### The task
Pull every line holding the word "vías" out of the data and copy it.

### Source material
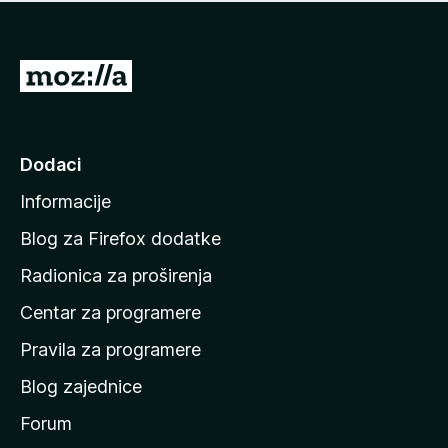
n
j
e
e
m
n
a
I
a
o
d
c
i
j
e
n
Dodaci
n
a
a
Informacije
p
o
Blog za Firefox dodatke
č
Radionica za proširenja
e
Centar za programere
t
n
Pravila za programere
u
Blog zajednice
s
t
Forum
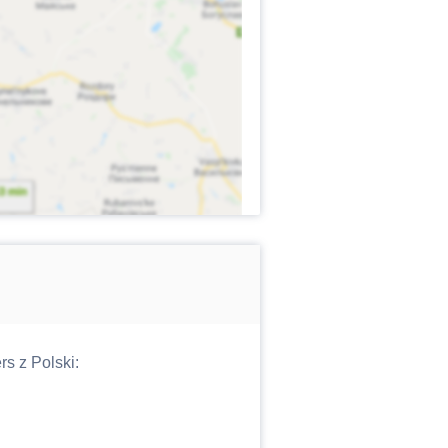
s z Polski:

==

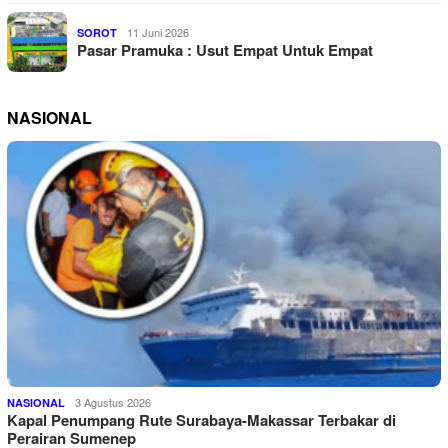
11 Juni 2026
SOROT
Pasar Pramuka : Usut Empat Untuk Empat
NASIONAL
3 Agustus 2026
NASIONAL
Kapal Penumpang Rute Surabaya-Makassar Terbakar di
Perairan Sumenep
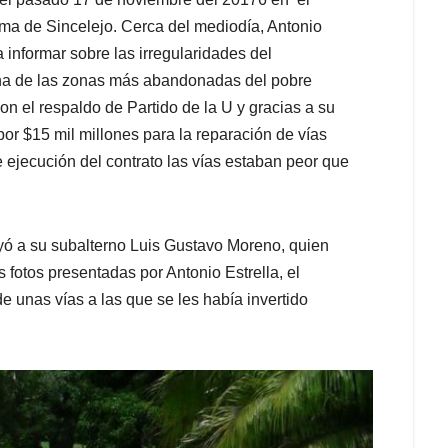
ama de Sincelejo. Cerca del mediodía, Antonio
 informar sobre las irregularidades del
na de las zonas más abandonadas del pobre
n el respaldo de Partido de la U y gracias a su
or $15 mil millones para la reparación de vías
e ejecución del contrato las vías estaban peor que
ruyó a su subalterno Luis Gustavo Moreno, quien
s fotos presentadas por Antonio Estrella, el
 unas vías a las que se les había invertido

--

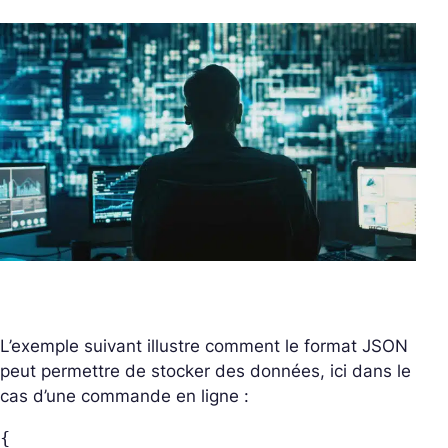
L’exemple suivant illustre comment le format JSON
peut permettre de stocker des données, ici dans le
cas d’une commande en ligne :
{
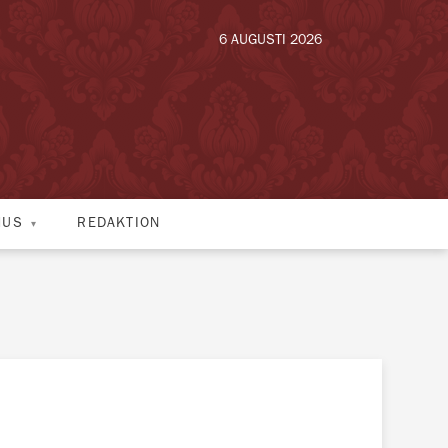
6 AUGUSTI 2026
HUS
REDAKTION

### Answer to the exercise
or $15 mil millones para la reparación de vías
e ejecución del contrato las vías estaban peor que
 unas vías a las que se les había invertido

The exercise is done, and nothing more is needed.